For $\boldsymbol{x}=(x_1,x_2,…,x_d)$, compute a weighted ‘score’. Judging as positive if $\sum_{i=1}^dw_ix_i>\text{threshold}$ while judging as negative if $\sum_{i=1}^dw_ix_i<\text{threshold}$.
Using $\mathcal{Y}:\lbrace+1,-1\rbrace$ represent two classification results, linear formula $h\in\mathcal{H}$ are
\[h(\boldsymbol{x})=\text{sign}\left(\left(\sum_{i=1}^dw_ix_i\right)-\text{threshold}\right) \tag{3.1}\]In $(3.1)$, set $-\text{threshold}=w_0$ and $+1=x_0$. Then
\[\begin{split} h(\boldsymbol{x}) &=\text{sign}\left(\sum_{i=0}^dw_ix_i\right) \\ &=\text{sign}\left(\boldsymbol{w}^\text{T}\boldsymbol{x}\right) \end{split} \tag{3.2}\]In order to find a best straight line to completely separate all the positive and negative examples on the plane, we can use the idea of ‘point-by-point correction’. First, take a straight line on the plane to see which points are classified incorrectly. Then start to correct the error point in the first attempt, that is, change the position of the line, so that the error point becomes classified correctly.

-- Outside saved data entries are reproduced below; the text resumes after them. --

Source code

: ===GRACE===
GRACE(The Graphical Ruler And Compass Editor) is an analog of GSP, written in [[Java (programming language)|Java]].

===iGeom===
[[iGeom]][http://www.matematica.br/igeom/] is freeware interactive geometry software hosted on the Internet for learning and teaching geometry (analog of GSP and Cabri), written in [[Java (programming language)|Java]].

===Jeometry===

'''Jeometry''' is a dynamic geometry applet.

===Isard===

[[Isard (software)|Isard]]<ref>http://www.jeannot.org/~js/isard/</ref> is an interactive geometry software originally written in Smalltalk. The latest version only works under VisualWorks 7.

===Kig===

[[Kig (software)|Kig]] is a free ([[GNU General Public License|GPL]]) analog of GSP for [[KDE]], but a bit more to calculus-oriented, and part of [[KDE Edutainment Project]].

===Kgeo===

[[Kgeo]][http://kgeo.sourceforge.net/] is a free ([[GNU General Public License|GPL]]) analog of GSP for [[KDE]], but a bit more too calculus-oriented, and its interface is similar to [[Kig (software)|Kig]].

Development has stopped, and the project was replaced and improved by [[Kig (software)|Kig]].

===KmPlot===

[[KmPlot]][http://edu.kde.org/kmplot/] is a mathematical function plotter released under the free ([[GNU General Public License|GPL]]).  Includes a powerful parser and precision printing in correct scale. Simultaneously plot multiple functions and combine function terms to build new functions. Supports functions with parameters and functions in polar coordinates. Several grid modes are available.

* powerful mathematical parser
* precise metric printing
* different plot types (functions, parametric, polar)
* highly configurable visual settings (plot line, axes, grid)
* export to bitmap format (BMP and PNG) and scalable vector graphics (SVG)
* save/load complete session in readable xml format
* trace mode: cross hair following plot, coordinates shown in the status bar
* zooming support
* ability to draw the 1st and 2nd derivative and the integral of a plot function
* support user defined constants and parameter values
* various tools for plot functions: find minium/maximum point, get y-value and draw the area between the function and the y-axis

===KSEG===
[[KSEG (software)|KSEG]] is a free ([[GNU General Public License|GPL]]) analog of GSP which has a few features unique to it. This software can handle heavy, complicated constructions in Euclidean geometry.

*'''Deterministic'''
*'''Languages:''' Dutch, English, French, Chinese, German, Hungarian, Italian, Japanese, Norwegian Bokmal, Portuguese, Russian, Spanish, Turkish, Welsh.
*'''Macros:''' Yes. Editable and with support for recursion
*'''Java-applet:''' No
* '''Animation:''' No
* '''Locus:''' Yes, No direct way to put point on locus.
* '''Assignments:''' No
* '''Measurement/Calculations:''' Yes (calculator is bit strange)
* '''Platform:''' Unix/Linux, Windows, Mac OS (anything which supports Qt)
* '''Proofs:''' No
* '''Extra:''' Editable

Then, the second, third, and so on until all the error classification points are separated correctly in a straight line.
Next we introduce the perceptron learning algorithm (PLA). First, randomly select a line to classify. Then find the first point of the classification error. If this point represents a positive example but misclassified as a negative example, that is $\boldsymbol w_t^\mathrm{T} \boldsymbol x_{n(t)} < 0$, which means the angle between $\boldsymbol w_t$ and $\boldsymbol x_{n(t)}$ is over $\frac{\pi}{2}$, and where $\boldsymbol w_t$ is the normal vector of the line. Therefore, $\boldsymbol x_{n(t)}$ is mis-divided on the lower side of the line (relative to the normal vector, the direction of the normal vector is the side where the positive class is located). The correction method is to make $\boldsymbol w_{t}$ and $\boldsymbol x_{n(t)}$ less than $\frac{\pi}{2}$. A common way to do this is set $\boldsymbol w_{t+1} \gets \boldsymbol w_t + \boldsymbol x_{n(t)}$.
Similarly, if a point is misclassified as negative example, that means $\boldsymbol w_t$ and $\boldsymbol x_{n(t)}$are less than $\frac{\pi}{2}$, where $\boldsymbol w_t$ is the normal vector of the line. So, $\boldsymbol x_{n(t)}$ is misclassified in the line on the upper side, the correction is to make $\boldsymbol w_t$ and $\boldsymbol x_{n(t)}$ greater than $\frac{\pi}{2}$ with $\boldsymbol w_{t+1} \gets \boldsymbol w_t-\boldsymbol x_{n(t)}$.
In summary, when an error point found, we have iterative formula of PLA
\[\boldsymbol w_{t+1} \gets \boldsymbol w_t+y_{n(t)}\boldsymbol x_{n(t)} \tag{3.3}\]PLA works well in 3D or even higher space, as shown in the figure above, the sample point is located on the lower side of plane determined by $\boldsymbol w$ but it located on the upper side of plane after modification.
According to the method mentioned above, PLA keeps finding error point and iterating. It is important to note that in each iteration it may cause the previously classified point to become a wrong point. But it does’t matter because constant iteration will eventually classify all points correctly (the premise is linear separability).
In practice, we can check each point one by one, and correct the wrong point immediately. Keep iteration until all points are classified correctly. At this time, complexity of each iteration is $O(1)$.